Habakkuk 1

Habakkuk is a prophet who writes around 620 BC or so.  He has some questions that he wants God to answer.  His first question revolves around his attitude that God is allowing bad things to happen.  He is outraged at the violence and injustice all around him and wonders where God is?  He points out seven different problems that come up in verses 2-4:

  1. violence
  2. iniquity (sin)
  3. wrong (wickedness)
  4. destruction
  5. strife
  6. contention
  7. injustice

The list is repetitive at the root – and sounds a whole lot like our society today – doesn’t it?

Habakkuk is seeking God around these things.  He is praying when he says “O Lord, how long shall I cry for help”.  He has been raising the flag but doesn’t feel like God is listening, or certainly not responding to his prayer.  But God is listening and is definitely doing something, although it is probably not the answer Habakkuk wanted.  God is raising up a foreign nation that will come and destroy Judah.  “I am doing a work in your days that you would not believe if told”.
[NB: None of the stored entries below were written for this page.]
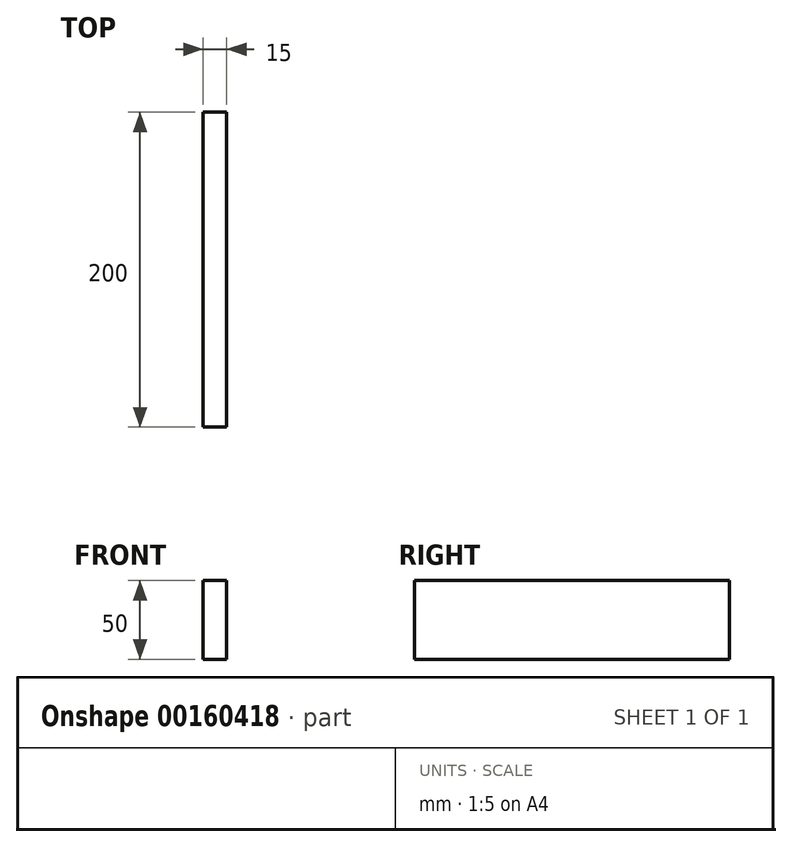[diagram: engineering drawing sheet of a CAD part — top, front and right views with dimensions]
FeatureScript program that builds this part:
annotation { "Feature Type Name" : "Feature", "Feature Type Description" : "" }
export const myFeature = defineFeature(function(context is Context, id is Id, definition is map)
    precondition{}
    {
        {
            var Q0;
            Q0=qCreatedBy(makeId("Right.planeOp"),FACE);
            var sketch = newSketch(context, id + "F0", { "sketchPlane" : qUnion([Q0])});
            skLineSegment(sketch, "E0.bottom", {"start": v(-133.33, 50) * mm, "end": v(66.67, 50) * mm});
            skLineSegment(sketch, "E0.top", {"start": v(-133.33, 0) * mm, "end": v(66.67, 0) * mm});
            skLineSegment(sketch, "E0.left", {"start": v(-133.33, 50) * mm, "end": v(-133.33, 0) * mm});
            skLineSegment(sketch, "E0.right", {"start": v(66.67, 50) * mm, "end": v(66.67, 0) * mm});
            skSolve(sketch);
        }
        {
            var Q0;
            Q0=makeQuery(id+"F0.imprint","IMPRINT",FACE,{"disambiguationData":[TD([[makeQuery(id+"F0.imprint","IMPRINT",EDGE,{"derivedFrom":sQuery(id+"F0.wireOp",EDGE,"E0.bottom")}),-1.0]])]});
            extrude(context, id + "F1", {"entities" : qUnion([Q0]), "depth" : 15 * mm});
        }
    });
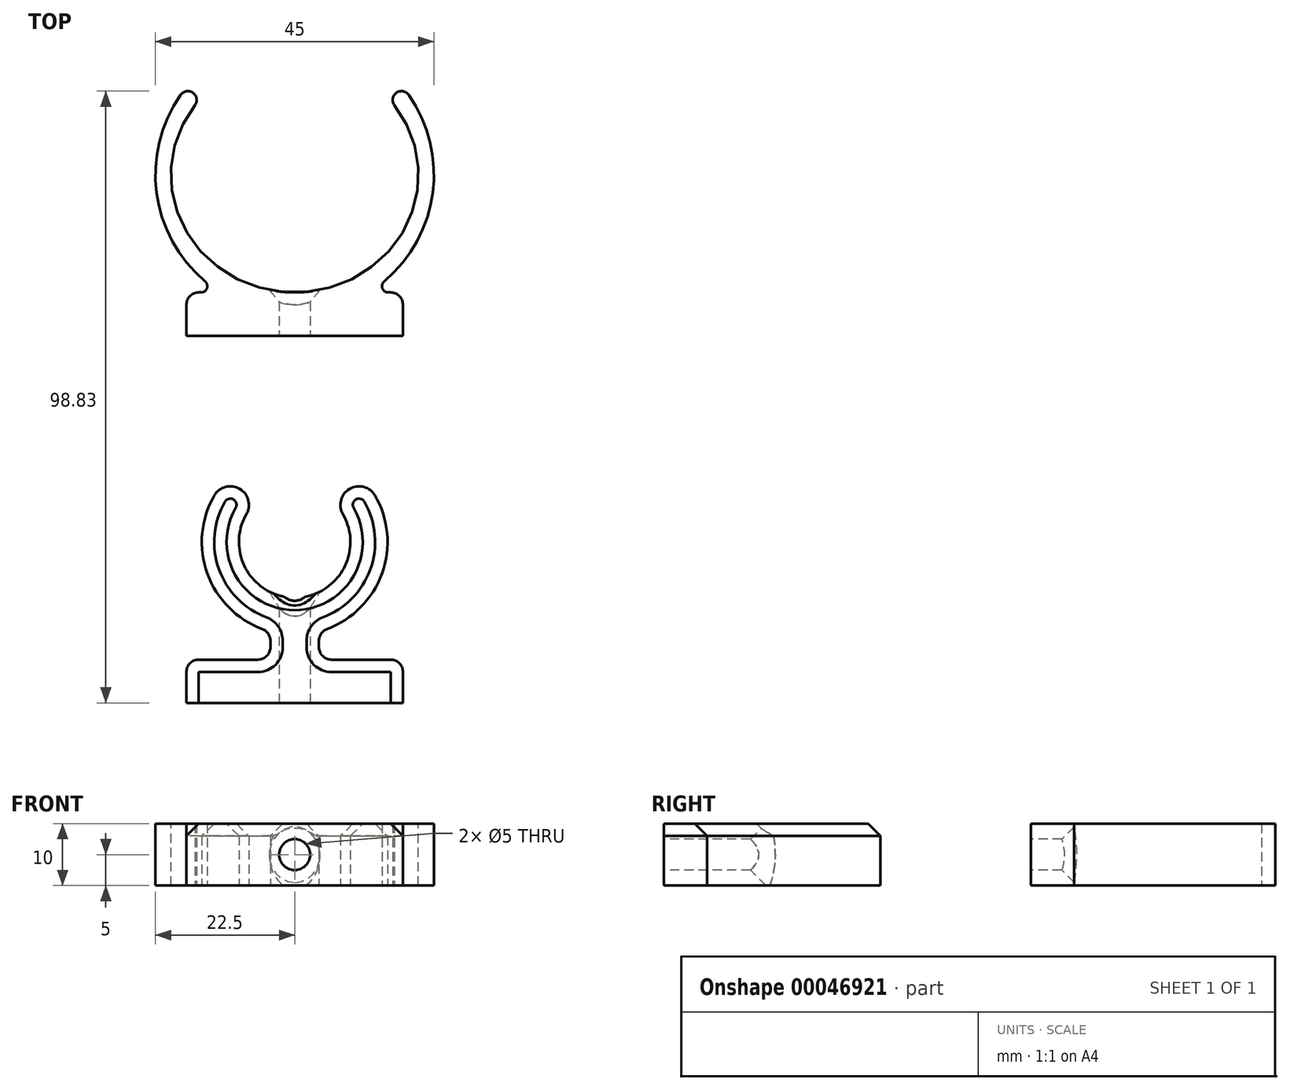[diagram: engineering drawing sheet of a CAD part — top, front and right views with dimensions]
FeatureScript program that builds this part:
annotation { "Feature Type Name" : "Feature", "Feature Type Description" : "" }
export const myFeature = defineFeature(function(context is Context, id is Id, definition is map)
    precondition{}
    {
        {
            var Q0;
            Q0=qCreatedBy(makeId("Top.planeOp"),FACE);
            var sketch = newSketch(context, id + "F0", { "sketchPlane" : qUnion([Q0])});
            skArc(sketch, "E0", {"start": v(-18.43, 12.9) * mm, "mid": v(-22.3, -2.94) * mm, "end": v(-14.47, -17.23) * mm});
            skEllipticalArc(sketch, "E1", {});
            skCircle(sketch, "E2", {"center": v(0, 0) * mm, "radius": 19 * mm, "construction": true});
            skLineSegment(sketch, "E3", {"start": v(0, 0) * mm, "end": v(-24.83, 17.38) * mm, "construction": true});
            skLineSegment(sketch, "E4", {"start": v(-18.43, 12.9) * mm, "end": v(-16.1, 11.27) * mm, "construction": true});
            skArc(sketch, "E5", {"start": v(-16.1, 11.27) * mm, "mid": v(-16.45, 13.25) * mm, "end": v(-18.43, 12.9) * mm});
            skArc(sketch, "E6.MirrorC", {"start": v(16.1, 11.27) * mm, "mid": v(16.45, 13.25) * mm, "end": v(18.43, 12.9) * mm});
            skLineSegment(sketch, "E7.MirrorCS", {"start": v(0, 0) * mm, "end": v(24.83, 17.38) * mm, "construction": true});
            skLineSegment(sketch, "E8.rect.bottom", {"start": v(15.5, -19) * mm, "end": v(15.1, -19) * mm});
            skLineSegment(sketch, "E8.rect.top", {"start": v(17.5, -26) * mm, "end": v(-17.5, -26) * mm});
            skLineSegment(sketch, "E8.rect.left", {"start": v(17.5, -21) * mm, "end": v(17.5, -26) * mm});
            skLineSegment(sketch, "E8.rect.right", {"start": v(-17.5, -21) * mm, "end": v(-17.5, -26) * mm});
            skPoint(sketch, "E8.rect.middle", {"position": v(0, -22.5) * mm});
            skArc(sketch, "E9.trimOffspring", {"start": v(14.47, -17.23) * mm, "mid": v(22.3, -2.94) * mm, "end": v(18.43, 12.9) * mm});
            skLineSegment(sketch, "E10.trimOffspring", {"start": v(-15.1, -19) * mm, "end": v(-15.5, -19) * mm});
            skPoint(sketch, "E11.visualSharp", {"position": v(-12.05, -19) * mm});
            skArc(sketch, "E11.filletArc", {"start": v(-15.1, -19) * mm, "mid": v(-14.17, -18.34) * mm, "end": v(-14.47, -17.23) * mm});
            skPoint(sketch, "E12.visualSharp", {"position": v(12.05, -19) * mm});
            skArc(sketch, "E12.filletArc", {"start": v(14.47, -17.23) * mm, "mid": v(14.17, -18.34) * mm, "end": v(15.1, -19) * mm});
            skPoint(sketch, "E13.visualSharp", {"position": v(-17.5, -19) * mm});
            skArc(sketch, "E13.filletArc", {"start": v(-15.5, -19) * mm, "mid": v(-16.91, -19.59) * mm, "end": v(-17.5, -21) * mm});
            skPoint(sketch, "E14.visualSharp", {"position": v(17.5, -19) * mm});
            skArc(sketch, "E14.filletArc", {"start": v(17.5, -21) * mm, "mid": v(16.91, -19.59) * mm, "end": v(15.5, -19) * mm});
            const initialGuessF0  = {"E1": [0, 0, 1, 0, 0.02, 0.019, 2.5064243449638544, 1.5707963267948966]};
            skSetInitialGuess(sketch, initialGuessF0);
            skSolve(sketch);
        }
        {
            var Q0;
            Q0=makeQuery(id+"F0.imprint","IMPRINT",FACE,{"disambiguationData":[TD([[makeQuery(id+"F0.imprint","IMPRINT",EDGE,{"derivedFrom":sQuery(id+"F0.wireOp",EDGE,"E0")}),1.0]])]});
            extrude(context, id + "F1", {"entities" : qUnion([Q0]), "depth" : 10 * mm});
        }
        {
            var Q0;
            Q0=makeQuery(id+"F1.opExtrude","SWEPT_FACE",FACE,{"disambiguationData":[OSD([sQuery(id+"F0.wireOp",EDGE,"E8.rect.top")])]});
            var sketch = newSketch(context, id + "F2", { "sketchPlane" : qUnion([Q0])});
            skLineSegment(sketch, "E15", {"start": v(0, 10) * mm, "end": v(0, 0) * mm, "construction": true});
            skCircle(sketch, "E16", {"center": v(0, 5) * mm, "radius": 2.5 * mm});
            skSolve(sketch);
        }
        {
            var Q0;
            Q0=makeQuery(id+"F2.imprint","IMPRINT",FACE,{"disambiguationData":[TD([[makeQuery(id+"F2.imprint","IMPRINT",EDGE,{"derivedFrom":sQuery(id+"F2.wireOp",EDGE,"E16")}),1.0]])]});
            extrude(context, id + "F3", {"entities" : qUnion([Q0]), "operationType" : NewBodyOperationType.REMOVE, "endBound" : BoundingType.THROUGH_ALL, "oppositeDirection" : true, "depth" : 25 * mm});
        }
        {
            var Q0;
            Q0=makeQuery(id+"F3.boolean.opBoolean","INTERSECT",EDGE,{"derivedFrom":[makeQuery(id+"F1.opExtrude","SWEPT_FACE",FACE,{"disambiguationData":[OSD([sQuery(id+"F0.wireOp",EDGE,"E1")])]}),makeQuery(id+"F3.opExtrude","SWEPT_FACE",FACE,{"disambiguationData":[OSD([sQuery(id+"F2.wireOp",EDGE,"E16")])]})]});
            chamfer(context, id + "F4", {"entities" : qUnion([Q0]), "width" : 2 * mm, "tangentPropagation" : true});
        }
        {
            var Q0;
            Q0=qCreatedBy(makeId("Top.planeOp"),FACE);
            var sketch = newSketch(context, id + "F5", { "sketchPlane" : qUnion([Q0])});
            skLineSegment(sketch, "E17", {"start": v(-25.4, -59.32) * mm, "end": v(30.6, -59.32) * mm, "construction": true});
            skArc(sketch, "E18", {"start": v(-7.8, -54.82) * mm, "mid": v(0, -68.32) * mm, "end": v(7.8, -54.82) * mm});
            skArc(sketch, "E19", {"start": v(5.23, -73.38) * mm, "mid": v(14.11, -64.4) * mm, "end": v(13, -51.82) * mm});
            skPoint(sketch, "E20.rect.middle", {"position": v(0, -74.32) * mm});
            skLineSegment(sketch, "E21.rect.bottom", {"start": v(15.5, -78.32) * mm, "end": v(5.92, -78.32) * mm});
            skLineSegment(sketch, "E21.rect.top", {"start": v(17.5, -85.32) * mm, "end": v(-17.5, -85.32) * mm});
            skLineSegment(sketch, "E21.rect.left", {"start": v(17.5, -80.32) * mm, "end": v(17.5, -85.32) * mm});
            skLineSegment(sketch, "E21.rect.right", {"start": v(-17.5, -80.32) * mm, "end": v(-17.5, -85.32) * mm});
            skPoint(sketch, "E21.rect.middle", {"position": v(0, -81.82) * mm});
            skLineSegment(sketch, "E22.rect.left", {"start": v(3.92, -75.25) * mm, "end": v(3.92, -76.32) * mm});
            skLineSegment(sketch, "E22.rect.right", {"start": v(-3.92, -75.25) * mm, "end": v(-3.92, -76.32) * mm});
            skPoint(sketch, "E23.orphan", {"position": v(-3.92, -69.66) * mm});
            skPoint(sketch, "E24.orphan", {"position": v(3.92, -67.07) * mm});
            skPoint(sketch, "E25.orphan", {"position": v(3.92, -78.98) * mm});
            skPoint(sketch, "E26.orphan", {"position": v(-3.92, -81.57) * mm});
            skLineSegment(sketch, "E27.trimOffspring", {"start": v(-5.92, -78.32) * mm, "end": v(-15.5, -78.32) * mm});
            skPoint(sketch, "E28.visualSharp", {"position": v(-3.92, -73.8) * mm});
            skArc(sketch, "E28.filletArc", {"start": v(-3.92, -75.25) * mm, "mid": v(-4.28, -74.11) * mm, "end": v(-5.23, -73.38) * mm});
            skPoint(sketch, "E29.visualSharp", {"position": v(3.92, -73.8) * mm});
            skArc(sketch, "E29.filletArc", {"start": v(5.23, -73.38) * mm, "mid": v(4.28, -74.11) * mm, "end": v(3.92, -75.25) * mm});
            skPoint(sketch, "E30.visualSharp", {"position": v(3.92, -78.32) * mm});
            skArc(sketch, "E30.filletArc", {"start": v(3.92, -76.32) * mm, "mid": v(4.5, -77.73) * mm, "end": v(5.92, -78.32) * mm});
            skPoint(sketch, "E31.visualSharp", {"position": v(-3.92, -78.32) * mm});
            skArc(sketch, "E31.filletArc", {"start": v(-5.92, -78.32) * mm, "mid": v(-4.5, -77.73) * mm, "end": v(-3.92, -76.32) * mm});
            skPoint(sketch, "E32.visualSharp", {"position": v(-17.5, -78.32) * mm});
            skArc(sketch, "E32.filletArc", {"start": v(-15.5, -78.32) * mm, "mid": v(-16.91, -78.9) * mm, "end": v(-17.5, -80.32) * mm});
            skPoint(sketch, "E33.visualSharp", {"position": v(17.5, -78.32) * mm});
            skArc(sketch, "E33.filletArc", {"start": v(17.5, -80.32) * mm, "mid": v(16.91, -78.9) * mm, "end": v(15.5, -78.32) * mm});
            skLineSegment(sketch, "E34", {"start": v(0, -59.32) * mm, "end": v(-19.58, -48.02) * mm, "construction": true});
            skLineSegment(sketch, "E35.MirrorCS", {"start": v(0, -59.32) * mm, "end": v(19.58, -48.02) * mm, "construction": true});
            skLineSegment(sketch, "E36", {"start": v(-7.8, -54.82) * mm, "end": v(-13, -51.82) * mm, "construction": true});
            skArc(sketch, "E37", {"start": v(-7.8, -54.82) * mm, "mid": v(-8.9, -50.72) * mm, "end": v(-13, -51.82) * mm});
            skArc(sketch, "E38.MirrorCS", {"start": v(7.8, -54.82) * mm, "mid": v(8.9, -50.72) * mm, "end": v(13, -51.82) * mm});
            skArc(sketch, "E39.trimOffspring", {"start": v(-13, -51.82) * mm, "mid": v(-14.11, -64.4) * mm, "end": v(-5.23, -73.38) * mm});
            skPoint(sketch, "E40.rect.middle", {"position": v(0, -51.04) * mm});
            skSolve(sketch);
        }
        {
            var Q0;
            Q0=makeQuery(id+"F5.imprint","IMPRINT",FACE,{"disambiguationData":[TD([[makeQuery(id+"F5.imprint","IMPRINT",EDGE,{"derivedFrom":sQuery(id+"F5.wireOp",EDGE,"E18")}),-1.0]])]});
            extrude(context, id + "F6", {"entities" : qUnion([Q0]), "depth" : 10 * mm});
        }
        {
            var Q0;
            Q0=makeQuery(id+"F6.opExtrude","CAP_EDGE",EDGE,{"disambiguationData":[OSD([sQuery(id+"F5.wireOp",EDGE,"E18")])],"isStart":false});
            chamfer(context, id + "F7", {"entities" : qUnion([Q0]), "width" : 2 * mm, "tangentPropagation" : true});
        }
        {
            var Q0;
            Q0=makeQuery(id+"F6.opExtrude","SWEPT_FACE",FACE,{"disambiguationData":[OSD([sQuery(id+"F5.wireOp",EDGE,"E21.rect.top")])]});
            var sketch = newSketch(context, id + "F8", { "sketchPlane" : qUnion([Q0])});
            skLineSegment(sketch, "E41", {"start": v(0, 8) * mm, "end": v(0, 2) * mm, "construction": true});
            skCircle(sketch, "E42", {"center": v(0, 5) * mm, "radius": 2.5 * mm});
            skSolve(sketch);
        }
        {
            var Q0;
            Q0=makeQuery(id+"F8.imprint","IMPRINT",FACE,{"disambiguationData":[TD([[makeQuery(id+"F8.imprint","IMPRINT",EDGE,{"derivedFrom":sQuery(id+"F8.wireOp",EDGE,"E42")}),1.0]])]});
            extrude(context, id + "F9", {"entities" : qUnion([Q0]), "operationType" : NewBodyOperationType.REMOVE, "oppositeDirection" : true, "depth" : 25 * mm});
        }
        {
            var Q0;
            Q0=makeQuery(id+"F9.boolean.opBoolean","INTERSECT",EDGE,{"derivedFrom":[makeQuery(id+"F6.opExtrude","SWEPT_FACE",FACE,{"disambiguationData":[OSD([sQuery(id+"F5.wireOp",EDGE,"E18")])]}),makeQuery(id+"F9.opExtrude","SWEPT_FACE",FACE,{"disambiguationData":[OSD([sQuery(id+"F8.wireOp",EDGE,"E42")])]})]});
            chamfer(context, id + "F10", {"entities" : qUnion([Q0]), "width" : 3 * mm, "tangentPropagation" : true});
        }
    });
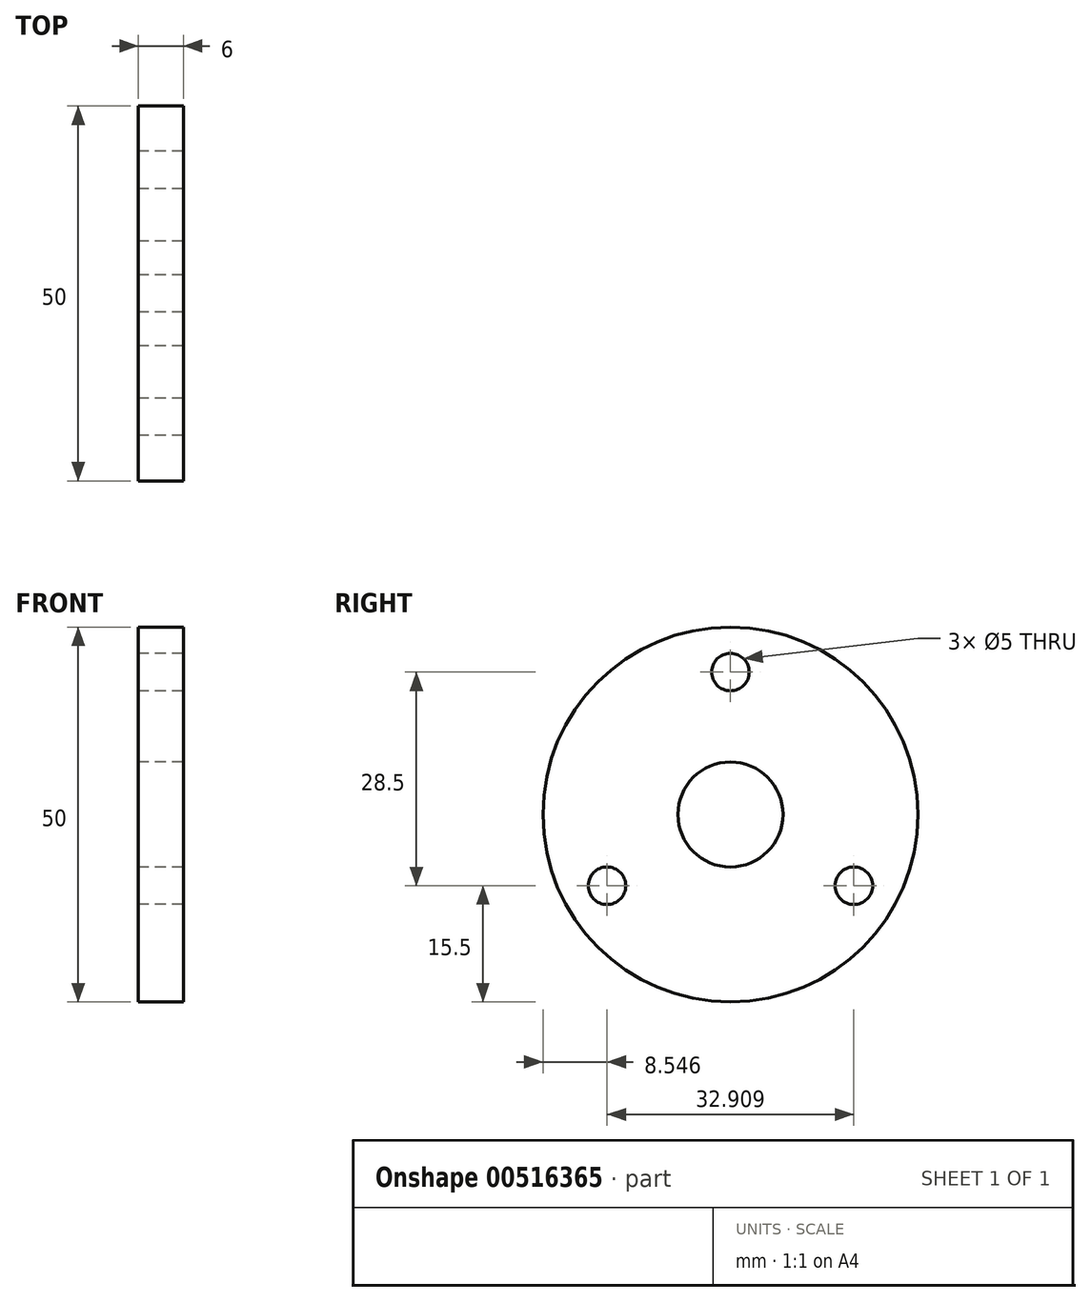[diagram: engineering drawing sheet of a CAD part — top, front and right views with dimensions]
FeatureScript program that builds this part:
annotation { "Feature Type Name" : "Feature", "Feature Type Description" : "" }
export const myFeature = defineFeature(function(context is Context, id is Id, definition is map)
    precondition{}
    {
        {
            var Q0;
            Q0=qCreatedBy(makeId("Right.planeOp"),FACE);
            var sketch = newSketch(context, id + "F0", { "sketchPlane" : qUnion([Q0])});
            skCircle(sketch, "E0", {"center": v(0, 0) * mm, "radius": 25 * mm});
            skCircle(sketch, "E1", {"center": v(0, 0) * mm, "radius": 7 * mm});
            skPoint(sketch, "E2", {"position": v(0, 19) * mm});
            skCircle(sketch, "E3", {"center": v(0, 19) * mm, "radius": 2.5 * mm});
            skCircle(sketch, "E4", {"center": v(-16.45, -9.5) * mm, "radius": 2.5 * mm});
            skCircle(sketch, "E5", {"center": v(16.45, -9.5) * mm, "radius": 2.5 * mm});
            skSolve(sketch);
        }
        {
            var Q0;
            Q0 = qSketchRegion(id + "F0", true);
            extrude(context, id + "F1", {"entities" : qUnion([Q0]), "depth" : 6 * mm, "offsetDistance" : 25 * mm});
        }
    });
God says that Habakkuk wouldn’t believe what He is up to even if he understood.  Why?  Because the Chaldeans are a nasty bunch, yet God has chosen them to come and destroy Judah and punish their disobedience.  Verses 6-11 describe just how evil they really are.  Yet God can use anyone or anything to do His will, and is this case, it is an evil kingdom that will come to correct the disobedience of God’s people through destruction.  So what does Habakkuk do?  He asks God his second question.  “Are you not from everlasting”?  Habakkuk doesn’t like the answer and immediately tries to remind God that He is a God of love and can’t go off and destroy His people.

Habakkuk knows God and trusts God but can’t accept God’s answer here.  He reminds God of His nature, and reminds Him that the enemy is evil and doesn’t give Him any credit for what they have done.  He challenges the plan God has laid out, and wonders why God is taking the action He is.  We have to work through questions like this the same way Habakkuk did – by communicating with God and understanding Him.  That means we share our feelings and ask God the questions that we don’t understand.  We can talk with Him.  We have to in order to get His answers.  Habakkuk has gotten one answer about what is to come, but continues to seek more clarity from God.  We need to do the same.